**Job item**
Pick out every line of the records that contains the word "this", and copy each such line in full.

**Data supplied**
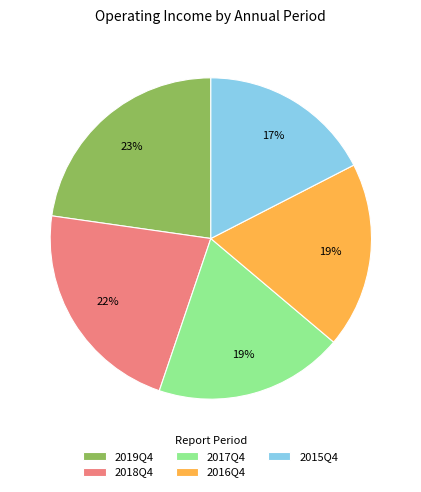

To the nearest percent, what percentage of the pie is 2017Q4?

19%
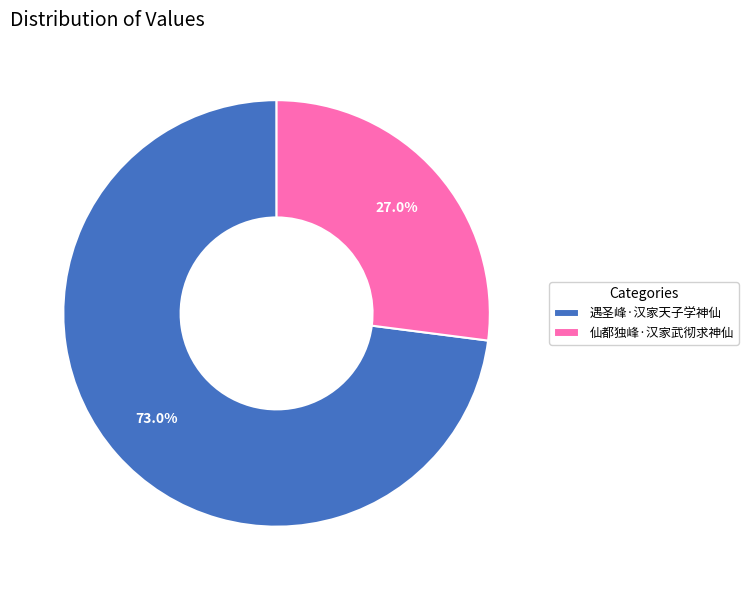

What percentage is the 仙都独峰·汉家武彻求神仙 slice, to the nearest percent?

27%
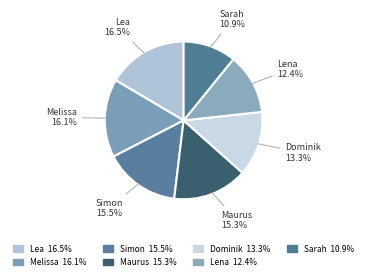

Is Melissa the majority of the pie?

No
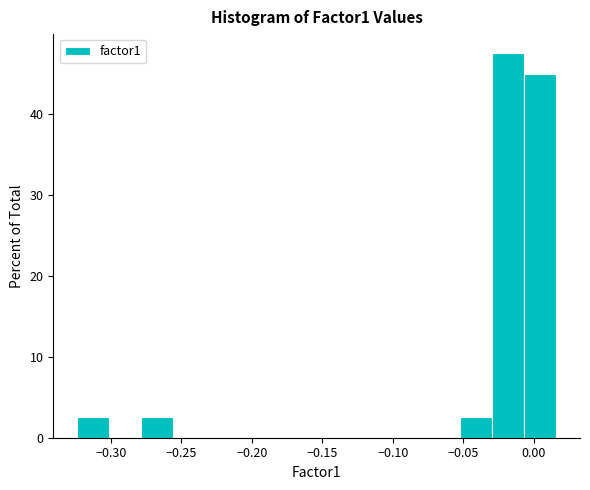

Reading left to right, transcribe this chart: for each bar, give the range it covers on the x-axis and its height. Neither the bar edges nor the heights are printed on the chart, so give them approximately, as read against the axes.

-0.325 to -0.300: 3
-0.300 to -0.280: 0
-0.280 to -0.255: 3
-0.255 to -0.235: 0
-0.235 to -0.210: 0
-0.210 to -0.190: 0
-0.190 to -0.165: 0
-0.165 to -0.145: 0
-0.145 to -0.120: 0
-0.120 to -0.095: 0
-0.095 to -0.075: 0
-0.075 to -0.050: 0
-0.050 to -0.030: 3
-0.030 to -0.005: 48
-0.005 to 0.015: 45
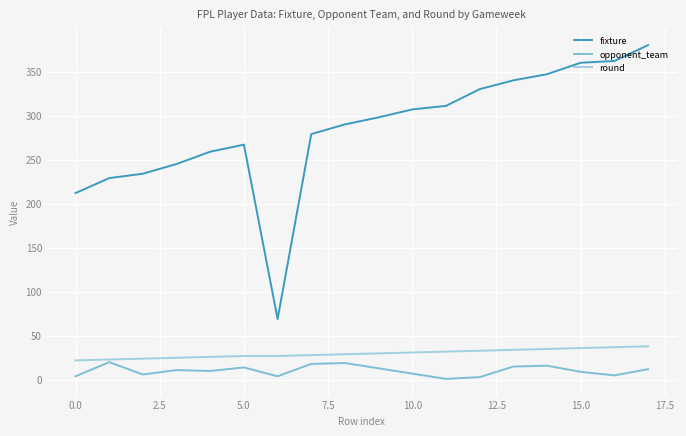

What is the maximum value for opponent_team?

20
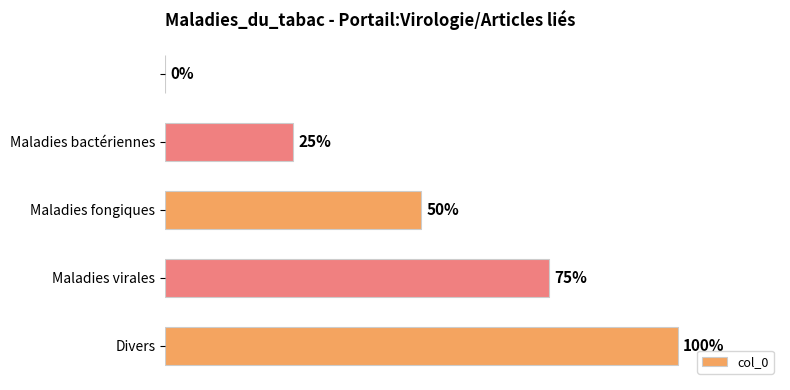

Are the bars horizontal?

Yes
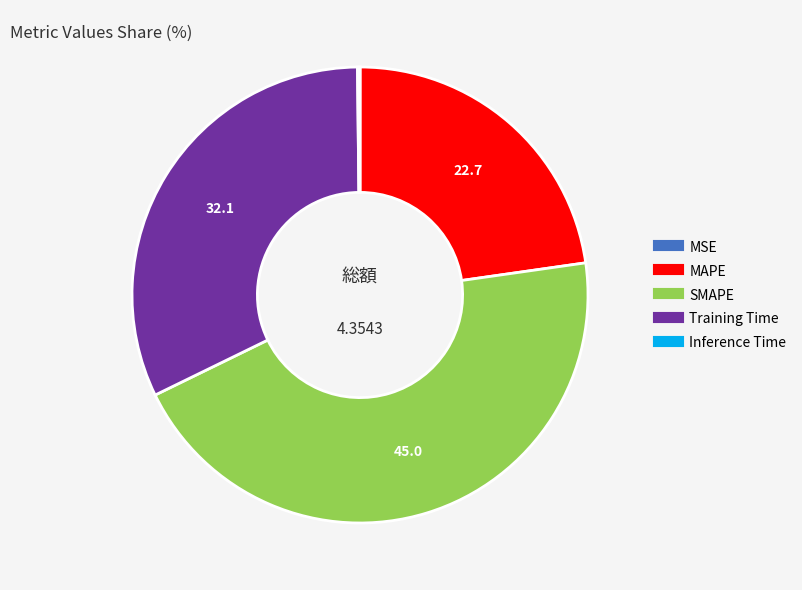

Is there a majority slice in this chart?

No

**Answer to the problem**
Reading left to right, transcribe this chart: for each bar, give the range it covers on the x-axis and its height. Neither the bar edges nor the heights are printed on the chart, so give them approximately, as read against the axes.
Is there a majority slice in this chart?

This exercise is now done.